Question 1

Recall the toy "rabbit holes" problem covered in lecture 5 ("Poisson process" in two regions).

• Data:
  • One patch of land of 1 acre has $x_1 = 12$ rabbit holes.
  • A second, disjoint patch of 1 acre has $x_2 = 32$ holes.
• Question: do the rabbits prefer one patch over the other?

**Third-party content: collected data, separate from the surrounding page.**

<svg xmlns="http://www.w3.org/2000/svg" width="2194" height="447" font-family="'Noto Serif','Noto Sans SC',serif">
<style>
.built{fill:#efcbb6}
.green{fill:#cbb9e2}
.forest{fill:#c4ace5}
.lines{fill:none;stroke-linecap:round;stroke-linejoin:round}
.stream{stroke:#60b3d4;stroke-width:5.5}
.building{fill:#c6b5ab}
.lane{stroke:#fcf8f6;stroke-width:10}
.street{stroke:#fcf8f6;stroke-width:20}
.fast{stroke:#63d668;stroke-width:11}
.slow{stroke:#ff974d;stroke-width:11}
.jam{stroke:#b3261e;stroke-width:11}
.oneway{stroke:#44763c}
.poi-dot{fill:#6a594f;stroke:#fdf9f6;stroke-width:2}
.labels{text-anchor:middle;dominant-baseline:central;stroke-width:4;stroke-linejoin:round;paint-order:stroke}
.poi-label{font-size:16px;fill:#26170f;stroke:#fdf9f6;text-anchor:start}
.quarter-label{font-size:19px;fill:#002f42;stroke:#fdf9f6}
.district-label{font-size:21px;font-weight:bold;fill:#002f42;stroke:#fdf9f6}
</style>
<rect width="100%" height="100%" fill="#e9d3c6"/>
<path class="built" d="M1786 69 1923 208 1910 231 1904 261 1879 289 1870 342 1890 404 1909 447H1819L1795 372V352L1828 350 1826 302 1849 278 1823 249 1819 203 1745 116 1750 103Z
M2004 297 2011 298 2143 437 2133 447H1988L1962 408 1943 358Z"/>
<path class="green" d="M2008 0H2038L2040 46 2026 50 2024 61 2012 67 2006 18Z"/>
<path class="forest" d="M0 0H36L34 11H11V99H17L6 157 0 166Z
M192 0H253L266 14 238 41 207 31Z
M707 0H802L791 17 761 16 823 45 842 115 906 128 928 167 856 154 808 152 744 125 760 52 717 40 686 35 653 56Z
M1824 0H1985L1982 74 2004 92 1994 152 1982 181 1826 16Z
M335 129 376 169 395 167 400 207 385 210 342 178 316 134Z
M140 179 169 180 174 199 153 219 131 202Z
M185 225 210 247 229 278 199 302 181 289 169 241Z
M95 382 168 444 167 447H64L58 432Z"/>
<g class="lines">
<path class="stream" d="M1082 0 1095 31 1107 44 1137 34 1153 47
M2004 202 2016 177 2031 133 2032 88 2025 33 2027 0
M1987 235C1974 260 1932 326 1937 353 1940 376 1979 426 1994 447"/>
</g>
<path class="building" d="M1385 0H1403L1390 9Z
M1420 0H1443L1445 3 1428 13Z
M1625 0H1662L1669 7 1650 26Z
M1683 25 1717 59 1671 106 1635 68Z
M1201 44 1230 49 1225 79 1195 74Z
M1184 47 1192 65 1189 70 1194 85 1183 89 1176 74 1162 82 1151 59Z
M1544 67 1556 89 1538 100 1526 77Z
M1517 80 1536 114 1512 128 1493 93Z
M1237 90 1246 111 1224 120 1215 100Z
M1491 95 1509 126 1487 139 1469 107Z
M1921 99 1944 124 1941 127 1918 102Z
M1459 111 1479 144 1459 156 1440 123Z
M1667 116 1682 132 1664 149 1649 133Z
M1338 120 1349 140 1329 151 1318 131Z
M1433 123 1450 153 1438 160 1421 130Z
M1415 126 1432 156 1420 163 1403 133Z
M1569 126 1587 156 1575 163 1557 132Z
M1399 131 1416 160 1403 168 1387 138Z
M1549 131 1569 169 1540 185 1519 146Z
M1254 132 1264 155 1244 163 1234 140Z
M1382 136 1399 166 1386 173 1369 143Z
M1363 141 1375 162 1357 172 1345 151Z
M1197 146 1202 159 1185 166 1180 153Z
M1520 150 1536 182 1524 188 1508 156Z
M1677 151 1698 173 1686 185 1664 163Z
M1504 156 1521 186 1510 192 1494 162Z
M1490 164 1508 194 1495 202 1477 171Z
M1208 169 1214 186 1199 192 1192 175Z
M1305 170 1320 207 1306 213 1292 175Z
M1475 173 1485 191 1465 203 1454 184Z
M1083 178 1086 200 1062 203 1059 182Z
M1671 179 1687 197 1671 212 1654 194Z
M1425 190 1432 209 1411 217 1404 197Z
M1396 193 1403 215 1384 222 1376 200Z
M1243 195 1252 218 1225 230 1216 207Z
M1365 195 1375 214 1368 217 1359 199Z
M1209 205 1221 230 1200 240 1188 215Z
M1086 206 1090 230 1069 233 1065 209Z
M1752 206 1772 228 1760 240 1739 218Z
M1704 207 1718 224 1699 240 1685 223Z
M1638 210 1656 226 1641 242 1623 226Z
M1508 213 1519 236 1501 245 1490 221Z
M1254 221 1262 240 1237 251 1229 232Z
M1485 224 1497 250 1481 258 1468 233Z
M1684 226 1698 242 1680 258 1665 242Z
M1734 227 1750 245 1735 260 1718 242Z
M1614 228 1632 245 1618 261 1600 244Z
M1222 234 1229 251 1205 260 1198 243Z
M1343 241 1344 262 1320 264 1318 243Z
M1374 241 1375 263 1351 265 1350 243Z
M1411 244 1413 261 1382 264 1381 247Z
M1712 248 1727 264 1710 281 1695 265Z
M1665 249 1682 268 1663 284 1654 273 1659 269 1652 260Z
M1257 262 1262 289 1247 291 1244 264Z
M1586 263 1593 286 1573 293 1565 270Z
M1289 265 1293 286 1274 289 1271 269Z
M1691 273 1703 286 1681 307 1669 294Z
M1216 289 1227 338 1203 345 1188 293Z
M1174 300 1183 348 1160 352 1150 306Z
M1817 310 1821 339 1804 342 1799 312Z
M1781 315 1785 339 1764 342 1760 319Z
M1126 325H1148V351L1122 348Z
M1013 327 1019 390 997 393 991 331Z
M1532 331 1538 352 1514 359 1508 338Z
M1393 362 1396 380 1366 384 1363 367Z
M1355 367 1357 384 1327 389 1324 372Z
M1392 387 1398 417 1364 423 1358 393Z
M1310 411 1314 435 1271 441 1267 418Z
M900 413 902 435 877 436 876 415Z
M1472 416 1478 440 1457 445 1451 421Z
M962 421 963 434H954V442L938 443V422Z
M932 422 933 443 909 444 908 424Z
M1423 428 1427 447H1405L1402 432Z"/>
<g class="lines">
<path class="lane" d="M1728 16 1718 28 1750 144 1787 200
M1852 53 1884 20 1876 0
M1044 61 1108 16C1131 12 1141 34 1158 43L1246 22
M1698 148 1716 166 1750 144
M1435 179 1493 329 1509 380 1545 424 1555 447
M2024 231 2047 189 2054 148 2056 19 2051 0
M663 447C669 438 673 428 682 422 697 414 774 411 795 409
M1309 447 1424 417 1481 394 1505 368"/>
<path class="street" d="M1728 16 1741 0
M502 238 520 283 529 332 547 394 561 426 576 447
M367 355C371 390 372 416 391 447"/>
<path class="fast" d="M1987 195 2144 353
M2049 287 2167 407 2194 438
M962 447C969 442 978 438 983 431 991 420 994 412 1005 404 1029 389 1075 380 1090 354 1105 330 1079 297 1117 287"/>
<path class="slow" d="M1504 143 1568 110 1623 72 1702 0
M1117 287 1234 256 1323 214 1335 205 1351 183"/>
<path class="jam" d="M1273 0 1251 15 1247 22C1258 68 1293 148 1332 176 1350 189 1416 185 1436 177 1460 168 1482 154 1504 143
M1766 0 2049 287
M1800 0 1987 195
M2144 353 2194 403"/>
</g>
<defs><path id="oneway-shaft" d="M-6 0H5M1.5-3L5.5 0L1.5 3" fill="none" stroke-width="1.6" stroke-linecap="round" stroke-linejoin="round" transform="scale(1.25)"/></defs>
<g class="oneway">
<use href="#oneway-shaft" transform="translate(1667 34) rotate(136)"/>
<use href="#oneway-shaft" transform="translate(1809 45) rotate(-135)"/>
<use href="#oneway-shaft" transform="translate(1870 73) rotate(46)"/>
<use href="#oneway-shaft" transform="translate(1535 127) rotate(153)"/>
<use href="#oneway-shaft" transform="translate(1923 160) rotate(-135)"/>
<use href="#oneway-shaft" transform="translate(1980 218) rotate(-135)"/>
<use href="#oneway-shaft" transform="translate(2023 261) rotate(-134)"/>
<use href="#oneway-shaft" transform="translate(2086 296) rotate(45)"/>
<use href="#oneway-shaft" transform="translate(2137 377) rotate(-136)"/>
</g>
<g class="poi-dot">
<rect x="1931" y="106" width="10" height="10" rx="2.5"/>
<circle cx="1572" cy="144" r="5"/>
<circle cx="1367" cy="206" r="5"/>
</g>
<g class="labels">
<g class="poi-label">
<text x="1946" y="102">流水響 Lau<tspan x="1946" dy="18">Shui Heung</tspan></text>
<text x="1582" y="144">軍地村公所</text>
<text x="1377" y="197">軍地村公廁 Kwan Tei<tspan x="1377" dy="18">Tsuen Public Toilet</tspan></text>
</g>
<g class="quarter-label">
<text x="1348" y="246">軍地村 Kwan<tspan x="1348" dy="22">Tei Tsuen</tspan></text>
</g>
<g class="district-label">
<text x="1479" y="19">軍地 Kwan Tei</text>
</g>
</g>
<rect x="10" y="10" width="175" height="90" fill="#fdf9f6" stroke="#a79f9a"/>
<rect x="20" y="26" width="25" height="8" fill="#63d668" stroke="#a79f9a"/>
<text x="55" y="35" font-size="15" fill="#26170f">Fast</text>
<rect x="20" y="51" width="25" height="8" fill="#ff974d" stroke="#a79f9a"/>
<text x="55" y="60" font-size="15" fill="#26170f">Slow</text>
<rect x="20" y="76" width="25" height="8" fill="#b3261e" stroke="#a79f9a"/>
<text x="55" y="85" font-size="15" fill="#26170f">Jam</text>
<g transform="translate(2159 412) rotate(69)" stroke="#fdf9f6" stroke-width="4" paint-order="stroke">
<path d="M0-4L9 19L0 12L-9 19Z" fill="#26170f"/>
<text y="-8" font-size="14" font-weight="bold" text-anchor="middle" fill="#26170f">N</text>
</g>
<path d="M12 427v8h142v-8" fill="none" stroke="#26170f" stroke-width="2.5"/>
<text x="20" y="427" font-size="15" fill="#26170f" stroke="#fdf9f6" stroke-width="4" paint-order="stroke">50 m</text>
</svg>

The first model is given by:

\begin{eqnarray} \alpha &\sim \textrm{exp}(0.1) \\ x_i \mid \alpha &\sim \textrm{Poi}(\alpha), \end{eqnarray}

and the second model is given by:

\begin{eqnarray} \beta_i &\sim \textrm{exp}(0.1) \\ x_i \mid \beta_i &\sim \textrm{Poi}(\beta_i). \end{eqnarray}

Analyse this problem with two different Bayesian model comparison methods. Compare the efficiency of the two approximations.

Question 2

Consider a target distribution given by a product of $n$ normal distribution with mean zero and variance one. Consider (1) an SIS algorithm, (2) an SMC algorithm, both using a normal proposal with variance $1.2$.

• Using the asymptotic results shown in class, derive an approximation of $\textrm{Var}(\hat Z_n)/Z_n^2$ for (1) and (2).
• How many particles are required to obtain a relative variance of $0.01$?

Question 3

Write down the general form of the reversible jump acceptance ratio for the non-conjugate DP sampler covered in lecture 12 and 13.

Question 4 (optional)

Complete the missing parts of the code covered in the tutorial. See Lab 1 under the Activities tab.